**GIVEN TEXT:**
Simon Brette Raises Chronomètre Artisans Price Days Before Launch
Deposit was paid. Agreement didn't leave room for adjustment. What would you do?
A curious email arrived in the inboxes of certain collectors this week. Simon Brette’s office sent what appeared to be a standard allocation confirmation for the forthcoming stainless steel Chronomètre Artisans, a watch that has been anticipated for over a year by those who placed deposits based on a quoted price of 75,000 Swiss francs. The email began warmly enough, congratulating recipients on their allocation and welcoming them to the family, before delivering news that completely altered the nature of their agreement.
The final price, as the email explains, has been adjusted by 8% to 81,000 francs. The increase of 6,000 francs is presented as a necessary consequence of the bracelet’s development, which apparently required more than two and a half years of research and innovation, with particular care devoted to its 446 components.
The email speaks of uncompromising pursuit of perfection, of concave polished-head screws, and of course, of investment exceeding initial projections. It was all very reasonable-sounding, all very technical, but really… very much beside the point.

**INFORMATION SHOWN:**
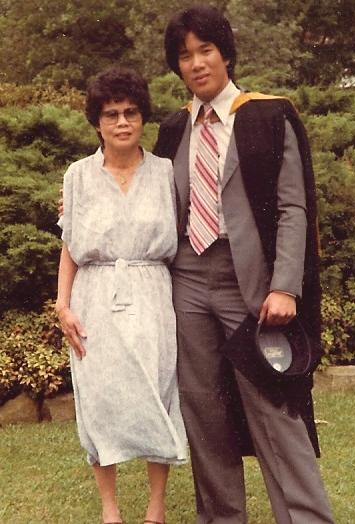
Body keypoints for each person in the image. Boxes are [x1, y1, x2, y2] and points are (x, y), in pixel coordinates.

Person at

**ABOUT THIS EXERCISE:**
Can you write out, word for word, the part of the watch price article above from "Simon Brette Raises" to "of their agreement."?

**TASK RESPONSE:**
Simon Brette Raises Chronomètre Artisans Price Days Before Launch
Deposit was paid. Agreement didn't leave room for adjustment. What would you do?
A curious email arrived in the inboxes of certain collectors this week. Simon Brette’s office sent what appeared to be a standard allocation confirmation for the forthcoming stainless steel Chronomètre Artisans, a watch that has been anticipated for over a year by those who placed deposits based on a quoted price of 75,000 Swiss francs. The email began warmly enough, congratulating recipients on their allocation and welcoming them to the family, before delivering news that completely altered the nature of their agreement.